• **PROMPT**
Of the material below, only the lines from the line containing "2.583.000 Руб." down to the line containing "Первоначальный взнос %" belong in the answer, written out exactly.

• **GIVEN RECORDS**
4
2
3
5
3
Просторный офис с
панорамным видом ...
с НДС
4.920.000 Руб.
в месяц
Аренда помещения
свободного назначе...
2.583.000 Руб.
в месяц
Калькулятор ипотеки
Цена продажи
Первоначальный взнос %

* * *

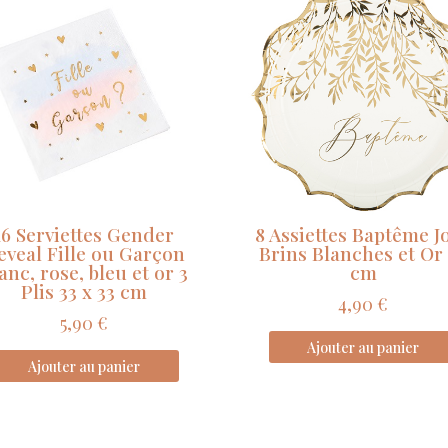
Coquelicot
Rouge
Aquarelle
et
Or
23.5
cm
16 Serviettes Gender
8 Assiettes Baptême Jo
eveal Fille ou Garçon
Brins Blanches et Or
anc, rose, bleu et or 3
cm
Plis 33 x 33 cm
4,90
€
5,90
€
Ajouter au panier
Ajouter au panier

• **YOUR SOLUTION**
2.583.000 Руб.
в месяц
Калькулятор ипотеки
Цена продажи
Первоначальный взнос %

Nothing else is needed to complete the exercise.